I'm trying to approximate noisy data from the sin(2x) function using a multilayer perceptron:

# Get data
datasets = gen_datasets()
# Add noise
datasets["ysin_train"] = add_noise(datasets["ysin_train"])
datasets["ysin_test"] = add_noise(datasets["ysin_test"])
# Extract wanted data
patterns_train = datasets["x_train"]
targets_train = datasets["ysin_train"]
patterns_test = datasets["x_test"]
targets_test = datasets["ysin_test"]
# Reshape to fit model
patterns_train = patterns_train.reshape(62, 1)
targets_train = targets_train.reshape(62, 1)
patterns_test = patterns_test.reshape(62, 1)
targets_test = targets_test.reshape(62, 1)

# Parameters
learning_rate = 0.001
training_epochs = 10000
batch_size = patterns_train.shape[0]
display_step = 1

# Network Parameters
n_hidden_1 = 2
n_hidden_2 = 2
n_input = 1
n_classes = 1

# tf Graph input
X = tf.placeholder("float", [None, n_input])
Y = tf.placeholder("float", [None, n_classes])

# Store layers weight & bias
weights = {
    'h1': tf.Variable(tf.random_normal([n_input, n_hidden_1])),
    'h2': tf.Variable(tf.random_normal([n_hidden_1, n_hidden_2])),
    'out': tf.Variable(tf.random_normal([n_hidden_2, n_classes]))
}
biases = {
    'b1': tf.Variable(tf.random_normal([n_hidden_1])),
    'b2': tf.Variable(tf.random_normal([n_hidden_2])),
    'out': tf.Variable(tf.random_normal([n_classes]))
}

# Create model
def multilayer_perceptron(x):
    # Hidden fully connected layer with 2 neurons
    layer_1 = tf.sigmoid(tf.add(tf.matmul(x, weights['h1']), biases['b1']))
    # Hidden fully connected layer with 2 neurons
    layer_2 = tf.sigmoid(tf.add(tf.matmul(layer_1, weights['h2']), biases['b2']))
    # Output fully connected layer
    out_layer = tf.matmul(layer_2, weights['out']) + biases['out']
    return out_layer

# Construct model
logits = multilayer_perceptron(X)

# Define loss and optimizer
loss_op = tf.reduce_mean(tf.losses.absolute_difference(labels = Y, predictions = logits, reduction=tf.losses.Reduction.NONE))
optimizer = tf.train.GradientDescentOptimizer(learning_rate=learning_rate)
train_op = optimizer.minimize(loss_op)

# Initializing the variables
init = tf.global_variables_initializer()

with tf.Session() as sess:
    sess.run(init)

    # Training Cycle
    for epoch in range(training_epochs):

        _ = sess.run(train_op, feed_dict={X: patterns_train,
                                          Y: targets_train})
        c = sess.run(loss_op, feed_dict={X: patterns_test,
                                         Y: targets_test})
        if epoch % display_step == 0:
            print("Epoch: {0: 4} cost={1:9}".format(epoch+1, c))
    print("Optimization finished!")
    outputs = sess.run(logits, feed_dict={X: patterns_test})
    print("outputs: {0}".format(outputs.T))
    plt.plot(patterns_test, outputs, "r.", label="outputs")
    plt.plot(patterns_test, targets_test, "b.", label="targets")
    plt.legend()
    plt.show()

When I plot this at the end, I get a straight line, as if I have a linear network.

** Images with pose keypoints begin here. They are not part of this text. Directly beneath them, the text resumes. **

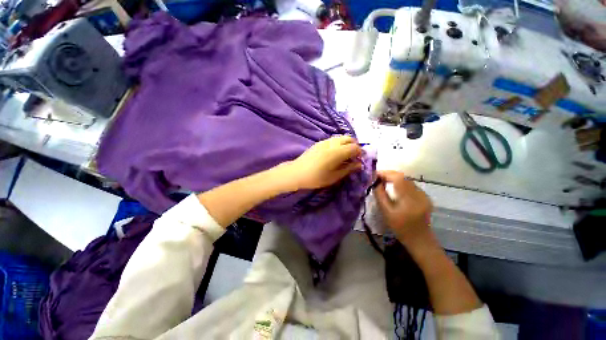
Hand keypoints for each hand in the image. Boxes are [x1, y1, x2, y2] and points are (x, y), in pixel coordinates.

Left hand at [285, 135, 362, 190]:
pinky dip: (338, 143)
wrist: (297, 172)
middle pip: (349, 138)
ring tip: (345, 154)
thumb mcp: (334, 177)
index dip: (360, 152)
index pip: (355, 147)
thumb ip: (348, 169)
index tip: (359, 160)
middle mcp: (332, 143)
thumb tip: (359, 164)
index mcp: (338, 152)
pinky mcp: (319, 143)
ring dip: (346, 143)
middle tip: (353, 156)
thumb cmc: (316, 177)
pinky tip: (335, 153)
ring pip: (340, 137)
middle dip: (354, 145)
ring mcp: (324, 141)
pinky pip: (333, 139)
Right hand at [374, 171, 433, 250]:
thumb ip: (380, 194)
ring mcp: (424, 195)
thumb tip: (375, 182)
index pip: (398, 178)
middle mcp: (418, 194)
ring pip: (407, 180)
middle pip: (403, 177)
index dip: (385, 173)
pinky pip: (411, 185)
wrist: (419, 239)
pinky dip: (401, 183)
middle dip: (389, 175)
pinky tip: (395, 187)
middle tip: (377, 177)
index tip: (374, 174)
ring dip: (394, 178)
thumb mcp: (385, 211)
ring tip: (383, 181)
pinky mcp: (425, 196)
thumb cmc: (399, 227)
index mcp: (409, 199)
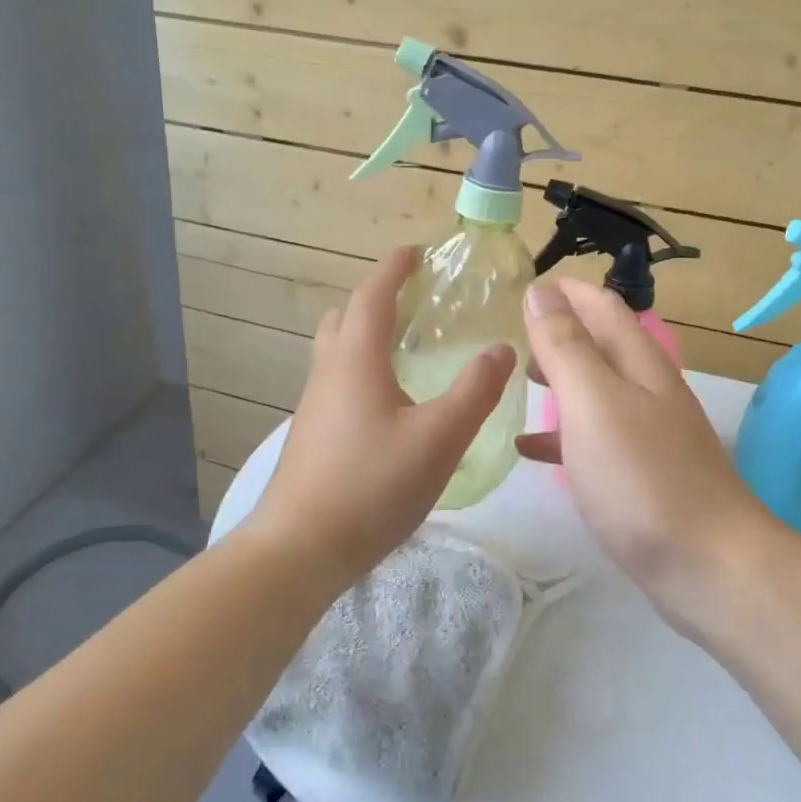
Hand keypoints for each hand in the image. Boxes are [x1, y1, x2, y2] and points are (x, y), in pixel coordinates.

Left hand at [256, 247, 513, 583]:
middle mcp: (329, 372)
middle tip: (415, 304)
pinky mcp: (313, 435)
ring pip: (338, 352)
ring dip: (367, 336)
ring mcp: (315, 405)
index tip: (416, 252)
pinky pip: (338, 382)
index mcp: (356, 358)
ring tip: (409, 352)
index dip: (394, 268)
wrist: (300, 549)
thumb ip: (475, 391)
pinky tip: (392, 405)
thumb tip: (501, 349)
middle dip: (377, 300)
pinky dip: (363, 370)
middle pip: (345, 317)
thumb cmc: (371, 485)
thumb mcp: (439, 438)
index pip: (372, 295)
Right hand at [515, 278, 772, 629]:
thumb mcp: (593, 402)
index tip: (525, 285)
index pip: (602, 306)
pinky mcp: (642, 475)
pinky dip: (562, 433)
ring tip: (518, 380)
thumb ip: (565, 346)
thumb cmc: (642, 477)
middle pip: (601, 345)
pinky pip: (594, 439)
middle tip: (513, 334)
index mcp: (639, 363)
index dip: (566, 290)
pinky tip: (530, 448)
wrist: (708, 566)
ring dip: (560, 378)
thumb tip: (542, 290)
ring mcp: (648, 435)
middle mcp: (648, 390)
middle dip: (560, 332)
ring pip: (596, 391)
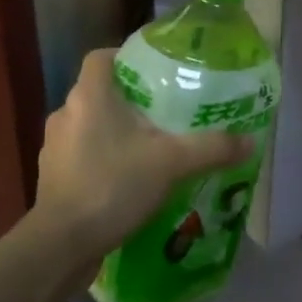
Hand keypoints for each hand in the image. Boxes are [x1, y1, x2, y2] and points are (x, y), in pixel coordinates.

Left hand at [35, 50, 251, 263]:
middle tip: (165, 112)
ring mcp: (54, 147)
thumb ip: (211, 148)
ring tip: (151, 148)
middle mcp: (66, 113)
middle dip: (131, 100)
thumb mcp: (172, 163)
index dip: (126, 57)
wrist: (62, 244)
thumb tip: (249, 140)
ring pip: (90, 125)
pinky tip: (129, 180)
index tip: (155, 71)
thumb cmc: (112, 186)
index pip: (102, 57)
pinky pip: (82, 155)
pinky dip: (104, 159)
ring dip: (116, 132)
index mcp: (89, 96)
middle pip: (100, 92)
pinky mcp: (52, 176)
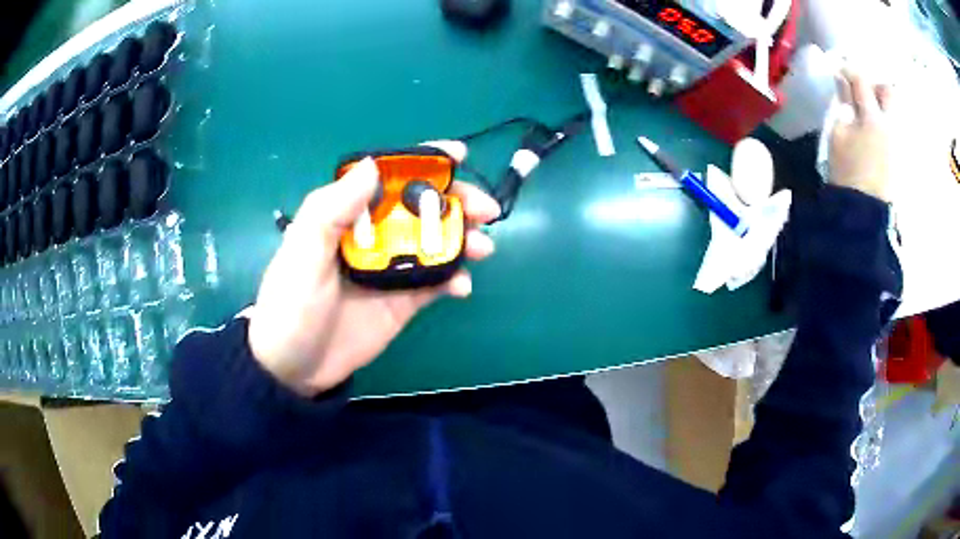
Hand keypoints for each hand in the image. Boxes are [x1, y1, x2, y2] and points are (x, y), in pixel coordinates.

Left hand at [247, 145, 499, 395]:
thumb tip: (372, 166)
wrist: (293, 368)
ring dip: (463, 239)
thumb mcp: (302, 253)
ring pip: (436, 243)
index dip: (423, 161)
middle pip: (421, 208)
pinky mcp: (402, 301)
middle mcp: (373, 235)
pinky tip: (461, 288)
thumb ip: (332, 210)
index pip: (389, 177)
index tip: (458, 154)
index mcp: (346, 214)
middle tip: (485, 210)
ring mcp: (391, 269)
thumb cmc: (290, 305)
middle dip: (457, 202)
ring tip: (482, 248)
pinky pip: (436, 283)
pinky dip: (455, 280)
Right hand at [829, 68, 893, 201]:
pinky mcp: (904, 160)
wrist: (865, 215)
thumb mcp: (838, 135)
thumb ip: (843, 105)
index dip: (850, 72)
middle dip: (877, 87)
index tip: (841, 72)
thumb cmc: (848, 172)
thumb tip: (843, 83)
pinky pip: (900, 132)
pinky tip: (882, 135)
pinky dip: (891, 126)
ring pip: (898, 113)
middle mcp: (891, 125)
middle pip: (889, 93)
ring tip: (874, 116)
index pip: (861, 81)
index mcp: (872, 117)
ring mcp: (901, 143)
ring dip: (886, 108)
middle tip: (866, 94)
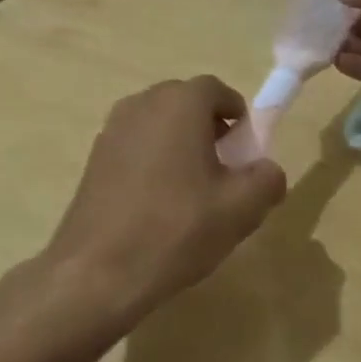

Take a look at the plot:

This is a correct minimization of the error for a linear network. But I shouldn't have a linear betwork because I'm using the sigmoid function in my multilayer_perceptron() function! Why is my network behaving like this?

The default value of stddev=1.0 in tf.random_normal, which you use for weight & bias initialization, is huge. Try an explicit value of stddev=0.01 for the weights; as for the biases, common practice is to initialize them to zero.

As an initial approach, I would also try a higher learning_rate of 0.01 (or maybe not - see answer in a related question here)